You will find it very hard to find a lender who will lend to you when the asset doesn't as yet belong to you.
On what collateral will the lender offer debt? It's common sense really.
Asset debt is provided when one has ownership of an asset. Trade finance is provided against firm contracts. That's the way debt works.
At a consolidated level, everything flows back to the parent company which is the PLC.

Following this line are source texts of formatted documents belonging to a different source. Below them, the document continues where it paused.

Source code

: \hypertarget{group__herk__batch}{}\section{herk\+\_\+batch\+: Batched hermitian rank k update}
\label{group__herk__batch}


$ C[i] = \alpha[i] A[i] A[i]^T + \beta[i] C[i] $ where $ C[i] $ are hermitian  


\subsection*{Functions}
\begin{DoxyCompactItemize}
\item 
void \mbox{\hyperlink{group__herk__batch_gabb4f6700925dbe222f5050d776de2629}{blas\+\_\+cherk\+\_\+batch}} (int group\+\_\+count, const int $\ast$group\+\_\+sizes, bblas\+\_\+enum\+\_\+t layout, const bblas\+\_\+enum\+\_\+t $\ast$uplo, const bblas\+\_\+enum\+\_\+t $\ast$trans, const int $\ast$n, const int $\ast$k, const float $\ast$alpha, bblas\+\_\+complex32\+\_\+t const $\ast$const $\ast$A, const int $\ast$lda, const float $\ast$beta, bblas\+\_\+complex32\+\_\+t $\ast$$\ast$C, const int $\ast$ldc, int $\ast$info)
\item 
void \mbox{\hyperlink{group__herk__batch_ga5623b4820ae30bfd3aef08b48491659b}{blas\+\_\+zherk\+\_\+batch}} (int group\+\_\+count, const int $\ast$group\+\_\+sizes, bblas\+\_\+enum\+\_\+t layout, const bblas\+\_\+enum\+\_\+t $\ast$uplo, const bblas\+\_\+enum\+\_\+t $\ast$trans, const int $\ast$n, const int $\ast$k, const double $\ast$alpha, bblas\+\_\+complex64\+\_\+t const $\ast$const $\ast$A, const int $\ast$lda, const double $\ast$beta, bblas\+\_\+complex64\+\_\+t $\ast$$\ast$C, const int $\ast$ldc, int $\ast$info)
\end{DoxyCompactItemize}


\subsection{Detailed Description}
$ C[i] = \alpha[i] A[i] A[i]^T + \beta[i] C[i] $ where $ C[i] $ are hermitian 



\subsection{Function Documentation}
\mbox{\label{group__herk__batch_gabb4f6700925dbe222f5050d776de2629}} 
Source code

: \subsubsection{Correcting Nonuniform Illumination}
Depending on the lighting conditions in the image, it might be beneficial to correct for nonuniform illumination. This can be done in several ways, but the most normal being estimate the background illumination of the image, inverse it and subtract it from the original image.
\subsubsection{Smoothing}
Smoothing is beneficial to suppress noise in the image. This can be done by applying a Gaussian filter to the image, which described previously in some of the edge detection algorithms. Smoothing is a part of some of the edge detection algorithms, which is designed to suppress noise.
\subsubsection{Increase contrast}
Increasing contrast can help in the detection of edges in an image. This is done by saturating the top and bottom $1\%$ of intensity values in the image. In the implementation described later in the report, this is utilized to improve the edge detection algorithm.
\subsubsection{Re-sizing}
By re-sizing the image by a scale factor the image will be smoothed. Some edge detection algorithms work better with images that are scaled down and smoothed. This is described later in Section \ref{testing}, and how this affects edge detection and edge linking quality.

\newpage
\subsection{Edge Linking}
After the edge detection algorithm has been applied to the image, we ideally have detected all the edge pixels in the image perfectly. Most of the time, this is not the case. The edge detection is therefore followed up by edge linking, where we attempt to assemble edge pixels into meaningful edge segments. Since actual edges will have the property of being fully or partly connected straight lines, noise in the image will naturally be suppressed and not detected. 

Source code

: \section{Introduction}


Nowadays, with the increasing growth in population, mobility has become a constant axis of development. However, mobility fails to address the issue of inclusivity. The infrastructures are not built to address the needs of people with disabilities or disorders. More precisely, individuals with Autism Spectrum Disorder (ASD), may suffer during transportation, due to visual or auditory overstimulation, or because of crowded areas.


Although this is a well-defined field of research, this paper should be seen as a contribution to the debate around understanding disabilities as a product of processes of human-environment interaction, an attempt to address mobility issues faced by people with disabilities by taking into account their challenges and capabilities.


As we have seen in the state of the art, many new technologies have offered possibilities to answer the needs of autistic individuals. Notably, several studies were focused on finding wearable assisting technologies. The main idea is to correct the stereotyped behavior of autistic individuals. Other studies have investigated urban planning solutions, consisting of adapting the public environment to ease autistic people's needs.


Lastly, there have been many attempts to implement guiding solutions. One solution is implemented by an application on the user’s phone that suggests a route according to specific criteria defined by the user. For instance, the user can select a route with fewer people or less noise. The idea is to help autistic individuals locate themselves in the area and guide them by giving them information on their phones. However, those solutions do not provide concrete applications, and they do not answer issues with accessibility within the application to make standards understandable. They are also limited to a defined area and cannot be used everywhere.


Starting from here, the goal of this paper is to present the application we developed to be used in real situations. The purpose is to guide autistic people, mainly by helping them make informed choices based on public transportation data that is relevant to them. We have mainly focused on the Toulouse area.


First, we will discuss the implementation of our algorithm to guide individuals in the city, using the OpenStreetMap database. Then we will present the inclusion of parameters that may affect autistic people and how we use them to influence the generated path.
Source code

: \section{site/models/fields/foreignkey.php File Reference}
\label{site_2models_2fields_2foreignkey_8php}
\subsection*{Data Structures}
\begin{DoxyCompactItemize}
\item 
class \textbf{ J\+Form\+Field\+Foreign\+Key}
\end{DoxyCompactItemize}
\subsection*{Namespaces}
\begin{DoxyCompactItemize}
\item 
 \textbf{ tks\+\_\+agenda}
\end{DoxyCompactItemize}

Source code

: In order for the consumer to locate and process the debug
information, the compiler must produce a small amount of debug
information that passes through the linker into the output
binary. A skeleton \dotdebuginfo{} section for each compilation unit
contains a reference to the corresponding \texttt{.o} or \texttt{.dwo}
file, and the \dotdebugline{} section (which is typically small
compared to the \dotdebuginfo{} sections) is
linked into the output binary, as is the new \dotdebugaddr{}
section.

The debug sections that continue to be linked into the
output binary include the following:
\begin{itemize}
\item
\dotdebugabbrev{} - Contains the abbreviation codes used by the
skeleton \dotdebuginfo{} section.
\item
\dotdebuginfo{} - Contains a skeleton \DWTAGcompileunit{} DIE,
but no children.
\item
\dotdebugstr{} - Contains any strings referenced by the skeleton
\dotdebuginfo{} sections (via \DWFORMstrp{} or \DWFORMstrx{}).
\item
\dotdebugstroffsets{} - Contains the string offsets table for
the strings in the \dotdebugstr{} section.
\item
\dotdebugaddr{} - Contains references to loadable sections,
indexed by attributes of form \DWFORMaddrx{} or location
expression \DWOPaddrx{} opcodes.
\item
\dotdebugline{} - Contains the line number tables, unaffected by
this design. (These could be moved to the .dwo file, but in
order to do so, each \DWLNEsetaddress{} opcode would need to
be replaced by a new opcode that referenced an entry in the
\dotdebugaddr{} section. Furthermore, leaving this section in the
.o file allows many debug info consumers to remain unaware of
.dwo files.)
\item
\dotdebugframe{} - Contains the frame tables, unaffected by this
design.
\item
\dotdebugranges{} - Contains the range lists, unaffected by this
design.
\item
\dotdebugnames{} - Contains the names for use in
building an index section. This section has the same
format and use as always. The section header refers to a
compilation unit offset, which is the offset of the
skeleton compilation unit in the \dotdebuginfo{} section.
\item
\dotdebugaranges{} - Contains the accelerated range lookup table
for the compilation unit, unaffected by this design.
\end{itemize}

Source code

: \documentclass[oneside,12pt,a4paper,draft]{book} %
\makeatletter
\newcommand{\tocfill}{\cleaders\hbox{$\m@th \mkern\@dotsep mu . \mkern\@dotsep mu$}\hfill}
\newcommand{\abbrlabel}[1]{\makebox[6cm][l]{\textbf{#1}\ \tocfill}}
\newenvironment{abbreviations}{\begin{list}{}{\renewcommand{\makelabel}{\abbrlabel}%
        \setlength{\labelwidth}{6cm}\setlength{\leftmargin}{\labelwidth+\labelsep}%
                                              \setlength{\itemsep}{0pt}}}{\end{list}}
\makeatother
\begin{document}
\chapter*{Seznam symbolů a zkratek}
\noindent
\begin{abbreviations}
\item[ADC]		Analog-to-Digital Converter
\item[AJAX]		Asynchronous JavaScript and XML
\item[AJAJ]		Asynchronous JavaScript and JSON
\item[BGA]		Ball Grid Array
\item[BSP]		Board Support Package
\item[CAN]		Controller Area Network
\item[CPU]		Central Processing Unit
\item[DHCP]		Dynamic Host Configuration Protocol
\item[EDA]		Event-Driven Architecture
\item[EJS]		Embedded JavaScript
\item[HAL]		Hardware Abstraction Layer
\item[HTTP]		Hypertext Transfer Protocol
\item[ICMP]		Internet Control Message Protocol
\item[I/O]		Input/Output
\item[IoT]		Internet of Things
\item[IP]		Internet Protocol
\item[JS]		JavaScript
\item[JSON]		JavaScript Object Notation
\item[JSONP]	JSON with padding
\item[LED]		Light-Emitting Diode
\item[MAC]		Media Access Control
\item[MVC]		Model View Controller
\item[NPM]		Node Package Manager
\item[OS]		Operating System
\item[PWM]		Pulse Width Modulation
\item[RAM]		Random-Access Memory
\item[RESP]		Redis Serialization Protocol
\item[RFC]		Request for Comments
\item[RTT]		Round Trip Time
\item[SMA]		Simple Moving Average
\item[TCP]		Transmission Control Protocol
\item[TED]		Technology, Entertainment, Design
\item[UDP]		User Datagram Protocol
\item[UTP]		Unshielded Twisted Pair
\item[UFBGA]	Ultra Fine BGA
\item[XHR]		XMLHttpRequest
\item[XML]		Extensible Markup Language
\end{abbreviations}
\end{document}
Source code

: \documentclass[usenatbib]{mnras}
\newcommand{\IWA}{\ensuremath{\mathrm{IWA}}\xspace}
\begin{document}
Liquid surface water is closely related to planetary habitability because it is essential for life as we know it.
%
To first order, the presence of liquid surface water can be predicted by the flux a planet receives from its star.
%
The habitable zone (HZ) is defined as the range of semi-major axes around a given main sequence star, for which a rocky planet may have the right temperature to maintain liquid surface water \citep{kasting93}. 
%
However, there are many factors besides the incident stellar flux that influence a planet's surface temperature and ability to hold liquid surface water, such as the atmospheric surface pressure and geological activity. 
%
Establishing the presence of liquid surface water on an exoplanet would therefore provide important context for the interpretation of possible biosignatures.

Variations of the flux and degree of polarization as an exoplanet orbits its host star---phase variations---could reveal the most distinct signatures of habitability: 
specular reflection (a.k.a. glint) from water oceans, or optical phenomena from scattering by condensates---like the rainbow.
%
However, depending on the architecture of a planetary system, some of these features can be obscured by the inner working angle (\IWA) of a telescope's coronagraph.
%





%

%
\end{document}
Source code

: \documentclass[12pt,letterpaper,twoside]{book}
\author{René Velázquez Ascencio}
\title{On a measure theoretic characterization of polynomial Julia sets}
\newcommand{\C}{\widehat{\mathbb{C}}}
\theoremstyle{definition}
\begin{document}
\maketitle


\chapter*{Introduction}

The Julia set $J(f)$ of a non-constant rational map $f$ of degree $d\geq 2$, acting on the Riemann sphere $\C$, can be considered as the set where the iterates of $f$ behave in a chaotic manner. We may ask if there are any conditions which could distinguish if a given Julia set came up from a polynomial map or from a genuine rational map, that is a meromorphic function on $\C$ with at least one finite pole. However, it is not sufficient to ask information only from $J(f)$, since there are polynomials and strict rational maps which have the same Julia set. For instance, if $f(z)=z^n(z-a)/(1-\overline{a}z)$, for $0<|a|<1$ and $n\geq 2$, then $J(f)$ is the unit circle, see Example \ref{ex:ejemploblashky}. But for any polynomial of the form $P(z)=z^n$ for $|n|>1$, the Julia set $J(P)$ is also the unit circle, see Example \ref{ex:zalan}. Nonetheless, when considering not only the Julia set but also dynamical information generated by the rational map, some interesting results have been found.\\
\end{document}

It's a very sensible move given the backgrounds of our current management team. The combination of running these kinds of facilities and sound commercial knowledge of monetising these complex transactions is what the team can deliver. If this transaction has the capability of generating early revenues, which it has, there is no reason not to back the team to the hilt. Investing in AIM companies carries its associated risks but there are hidden gems within the plethora of companies around. I firmly believe Infa is one such. The medium to long term business case now looks even better.
They were possibly under-valuing what is a significantly strategic asset for NI, the UK and Europe.
These negotiations are highly sensitive and confidential so I would not be surprised if there were other bidders. To be fair, even we didn't have a clue about this till the news broke on 01 October. It goes to show it would have been a very confidential series of discussions.
Cheers Dawski,
I don't mind Drodders at all. It addresses two in one!
What this company needs is institutional support. The fact that it is 100% retail held allows MMs to ramp up and down everyday. A set of long term institutional investors that provide stability and a set of retail that bring in the liquidity is the ideal scenario
I think this is very good news. The conditional agreement is a huge milestone and shows clear intent of the BoD to get things moving and generating cash as quickly as possible.
I agree CRL123, I am hoping we get to participate too. I am under water as well but if we can and average down, I firmly believe that the share price will bounce back.
When I look at Infa's balance sheet they have a lot of intangible assets, but with Harland, they have real assets and tangible assets. Leveraging those assets is so much easier.
Ultimately, this is a multi purpose fabrication facility that can accommodate a wide range of projects. It plays perfectly into the long term strategy that was put in place by JW at the AGM this year.
Fantastic opportunity and one to watch!
That one was for Leesadee...
Typical.....it makes me yawn now.
There are locals who support the project and that's great. There are others who want to base their support or otherwise on hard facts and that is completely justified. And finally there is a really small group who are making the most noise and peddling fake news all because they choose to protest about literally everything. There is a time to ignore them and there is also a time to call their rubbish out. That's exactly what happened on Sunday gone by where Leesadee refused to answer the most basic questions.
Insofar as Twitter and this Doc Holliday guy is concerned, he really has no clue of what he is talking about. He couldn't even get the name of one of the large cranes at H&W right, calling is "Sampson" instead of "Samson". It just goes to show the level of detail that people like him go to, which, quite frankly, is shallower than a kids' paddling pool.